Frieze

Frieze carpeting is a very popular style of carpet, characterized by long fibers with a high twist, in which relatively long pile fibers are twisted three to five times under steam conditions. The twisting is so tight that the fibers actually begin to curl back upon themselves, making for a very dense texture that performs well under heavy traffic. It is essentially the modern version of the old shag carpet from the 1960s and 1970s, but fortunately, it is evolved since. If you have memories of your parents or grandparents raking their shag carpet to reverse the matting that occurred with the long shag fibers, fear not—today’s frieze carpets are durable and stylish enough for a relatively informal setting, and they don’t compress and flatten as old shag carpets did.

Frieze is generally constructed of skinnier fiber strands than traditional shag carpet. Shags often had a bulkier look, while friezes have a thinner, leaner look. Frieze fibers is usually longer than a saxony or trackless style, and not as high in density as most saxonies. Frieze carpets are great at hiding dirt and footprints, but they can be somewhat difficult to get clean.

Frieze Carpet Cost

Frieze carpets tend to be slightly more expensive than other pile types, but still far less expensive than premium flooring materials, such as hardwood. Prices range from about $1 per square foot for a polyester frieze carpet to as much as $8 per square foot for top-quality nylon carpet. Among other factors that affect the cost of the carpet are the face weight and fiber twist. Face weight is a measurement of how much fabric went into the carpet construction, while fiber twist refers to the number of times the carpet fibers were twisted. Higher face weight and fiber twist indicate a better, more expensive carpet.

Maintenance and Repair

High durability is probably the biggest advantage of frieze, which derives from the high twist of the fibers. A strand of carpet is strongest on its side rather than the end of the strand. When a fiber is standing straight up and down, the impact of foot traffic occurs directly on top, which will eventually cause the fibers to spread (bloom) and crush the carpet. But when a fiber is long and flopped over, as is the case with the twisted fibers on a frieze carpet, the impact occurs on the side of the fiber, where there is no danger of blooming.

While frieze carpets have the advantage of hiding dirt and footmarks, this comes at a price—they can be difficult to clean. With tighter, shorter piles, spills tend to sit on top of the carpet, where you can easily clean and remove the carpet stain. Since frieze fibers are long and loose, the spill tends to run deep into the carpet, making it much more difficult to tackle. For this reason, be sure to buy a carpet with excellent stain resistance. Look for comprehensive stain and soil warranties on the carpet. You may wish to choose a solution-dyed fiber, which means that the color is added directly in the manufacturing process, not applied later. In this process, the color goes entirely through the fiber, which means very high stain resistance.

Design

Frieze carpet works well in a variety of home settings, especially family rooms, halls and stairs, and bedrooms. It has a look that is compatible with more casual décor, and it is soft and cozy enough to lounge on while playing a game with the kids or sink your toes into first thing in the morning. It is definitely durable enough to withstand the high-traffic areas such as hall and stairs, and it retains its beauty for many years if installed in the right location and properly maintained.

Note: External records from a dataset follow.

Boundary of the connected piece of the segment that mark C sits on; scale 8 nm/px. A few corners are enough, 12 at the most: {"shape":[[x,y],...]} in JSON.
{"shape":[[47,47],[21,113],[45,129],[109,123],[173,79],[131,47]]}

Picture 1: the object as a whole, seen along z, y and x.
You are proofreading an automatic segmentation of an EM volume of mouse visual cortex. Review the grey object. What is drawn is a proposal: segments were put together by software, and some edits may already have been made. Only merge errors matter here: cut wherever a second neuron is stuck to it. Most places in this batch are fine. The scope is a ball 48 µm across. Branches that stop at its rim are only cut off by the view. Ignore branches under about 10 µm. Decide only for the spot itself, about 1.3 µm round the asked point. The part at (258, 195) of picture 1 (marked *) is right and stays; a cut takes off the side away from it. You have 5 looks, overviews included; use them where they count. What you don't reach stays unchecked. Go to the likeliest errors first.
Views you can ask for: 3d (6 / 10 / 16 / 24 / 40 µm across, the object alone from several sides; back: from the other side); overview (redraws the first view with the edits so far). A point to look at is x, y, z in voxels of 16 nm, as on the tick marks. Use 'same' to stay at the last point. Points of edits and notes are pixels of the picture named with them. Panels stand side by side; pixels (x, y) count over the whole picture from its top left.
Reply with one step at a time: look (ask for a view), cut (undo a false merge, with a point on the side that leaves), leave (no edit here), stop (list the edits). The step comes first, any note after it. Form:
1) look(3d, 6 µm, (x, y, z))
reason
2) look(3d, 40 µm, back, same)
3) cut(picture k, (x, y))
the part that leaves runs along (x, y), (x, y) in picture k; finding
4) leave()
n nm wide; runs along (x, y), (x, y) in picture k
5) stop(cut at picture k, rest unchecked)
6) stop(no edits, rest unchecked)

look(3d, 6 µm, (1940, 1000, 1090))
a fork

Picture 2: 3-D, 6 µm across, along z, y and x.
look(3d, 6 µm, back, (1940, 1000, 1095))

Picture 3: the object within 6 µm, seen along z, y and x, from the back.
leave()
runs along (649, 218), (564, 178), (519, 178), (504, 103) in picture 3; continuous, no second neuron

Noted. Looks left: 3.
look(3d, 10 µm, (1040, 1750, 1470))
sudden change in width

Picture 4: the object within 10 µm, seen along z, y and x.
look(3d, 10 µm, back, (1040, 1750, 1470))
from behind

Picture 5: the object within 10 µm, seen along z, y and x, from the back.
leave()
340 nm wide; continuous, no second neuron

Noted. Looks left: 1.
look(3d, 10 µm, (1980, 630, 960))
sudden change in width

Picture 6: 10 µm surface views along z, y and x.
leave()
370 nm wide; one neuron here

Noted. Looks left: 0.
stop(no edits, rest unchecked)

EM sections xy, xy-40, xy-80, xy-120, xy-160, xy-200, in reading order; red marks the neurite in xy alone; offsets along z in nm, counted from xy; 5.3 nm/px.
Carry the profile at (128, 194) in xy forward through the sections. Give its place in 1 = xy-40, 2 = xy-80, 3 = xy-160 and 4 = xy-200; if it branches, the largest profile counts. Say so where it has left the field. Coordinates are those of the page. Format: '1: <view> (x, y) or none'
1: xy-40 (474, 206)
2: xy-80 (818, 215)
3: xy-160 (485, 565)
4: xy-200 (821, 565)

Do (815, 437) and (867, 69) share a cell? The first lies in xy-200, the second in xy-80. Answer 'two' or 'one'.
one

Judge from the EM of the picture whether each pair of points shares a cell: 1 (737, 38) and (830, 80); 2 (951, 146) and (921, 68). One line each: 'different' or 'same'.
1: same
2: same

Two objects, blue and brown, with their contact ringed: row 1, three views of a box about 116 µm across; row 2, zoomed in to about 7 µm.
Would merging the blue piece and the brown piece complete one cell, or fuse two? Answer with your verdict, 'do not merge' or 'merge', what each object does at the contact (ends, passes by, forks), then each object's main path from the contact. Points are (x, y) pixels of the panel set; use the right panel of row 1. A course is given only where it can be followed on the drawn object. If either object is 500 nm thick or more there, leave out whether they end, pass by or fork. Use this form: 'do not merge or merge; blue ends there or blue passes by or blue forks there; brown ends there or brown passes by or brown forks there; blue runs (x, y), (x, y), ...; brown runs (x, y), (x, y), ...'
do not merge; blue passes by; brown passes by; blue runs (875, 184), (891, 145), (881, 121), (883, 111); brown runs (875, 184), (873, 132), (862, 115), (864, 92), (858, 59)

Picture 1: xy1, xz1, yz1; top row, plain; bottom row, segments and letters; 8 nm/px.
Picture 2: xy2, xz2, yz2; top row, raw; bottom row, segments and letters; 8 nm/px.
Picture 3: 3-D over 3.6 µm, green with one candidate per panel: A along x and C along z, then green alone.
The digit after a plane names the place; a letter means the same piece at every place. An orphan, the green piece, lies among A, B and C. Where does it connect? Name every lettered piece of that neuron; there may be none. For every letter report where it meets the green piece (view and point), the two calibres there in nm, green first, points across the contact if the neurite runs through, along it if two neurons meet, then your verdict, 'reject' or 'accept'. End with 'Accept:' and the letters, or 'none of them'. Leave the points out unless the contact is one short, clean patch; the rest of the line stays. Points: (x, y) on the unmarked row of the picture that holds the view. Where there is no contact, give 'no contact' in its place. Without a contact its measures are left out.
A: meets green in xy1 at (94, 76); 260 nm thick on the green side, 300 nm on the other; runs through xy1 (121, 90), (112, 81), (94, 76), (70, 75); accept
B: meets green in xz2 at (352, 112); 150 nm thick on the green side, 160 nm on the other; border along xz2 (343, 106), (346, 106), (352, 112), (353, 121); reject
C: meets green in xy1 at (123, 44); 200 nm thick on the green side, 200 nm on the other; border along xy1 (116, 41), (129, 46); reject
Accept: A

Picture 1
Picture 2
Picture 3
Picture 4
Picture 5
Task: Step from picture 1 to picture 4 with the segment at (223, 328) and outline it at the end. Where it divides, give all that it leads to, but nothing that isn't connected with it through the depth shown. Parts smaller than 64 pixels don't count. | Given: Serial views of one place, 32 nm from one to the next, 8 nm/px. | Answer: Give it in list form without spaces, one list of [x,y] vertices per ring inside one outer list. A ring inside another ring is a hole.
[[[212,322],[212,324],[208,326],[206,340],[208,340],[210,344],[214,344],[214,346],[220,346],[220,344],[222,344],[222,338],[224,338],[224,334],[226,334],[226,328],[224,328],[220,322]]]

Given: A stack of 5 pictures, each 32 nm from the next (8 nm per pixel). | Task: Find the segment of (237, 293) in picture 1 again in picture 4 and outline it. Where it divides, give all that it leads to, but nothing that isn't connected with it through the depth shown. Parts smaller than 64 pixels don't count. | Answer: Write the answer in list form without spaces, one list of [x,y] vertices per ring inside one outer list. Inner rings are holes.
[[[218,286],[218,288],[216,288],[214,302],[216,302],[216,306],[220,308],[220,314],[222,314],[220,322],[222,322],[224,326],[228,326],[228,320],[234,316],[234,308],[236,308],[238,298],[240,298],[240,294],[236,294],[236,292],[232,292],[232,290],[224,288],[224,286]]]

Another advantage of a frieze is that the long fibers are perfect for hiding seams. If your room is wider than the width of the carpet roll (standard widths are 12 and 15 feet) you will require a seam. This can sometimes give the appearance of a line through your carpet, but these seams are usually hidden by the tightly twisted fibers of a frieze carpet. Frieze carpets are also great for stairs and hallways with pickets (railing posts). They are extremely good at hiding the seams where the carpet has been cut around the posts, and at hiding the staples on stairs.

Frieze Carpet Installation

Frieze carpets are installed no differently than any other form of carpet. The work is usually done by professionals. Professional installation is relatively quick and inexpensive, and it may even be part of the cost of the carpet. Installation involves the crew preparing the floor, then laying down a carpet pad, then installing and securing the carpet using special stretching tools.

DIY installation, while possible with rental tools, is not done very often, since the cost savings is not substantial and the process can be difficult for amateurs.

Comfort and Convenience

While all carpets are more comfortable than hard flooring surfaces, frieze carpets are especially soft underfoot, thanks to their long, densely twisted fibers. And many frieze carpets are now featuring new, softer fibers, such as Mohawk SmartStrand.

The long and loose fibers are also great for hiding dirt, which makes frieze attractive to people with busy households. They also help to minimize footprints and vacuum marks on the carpet.

Is Frieze Carpet Right for You?

This can be the right carpet style for you if you want a somewhat informal-looking carpet that will hold up well under fairly heavy use. This can be a great carpet for family rooms, hallways, and other informal, heavy-use areas, but it may not be the best choice for formal settings.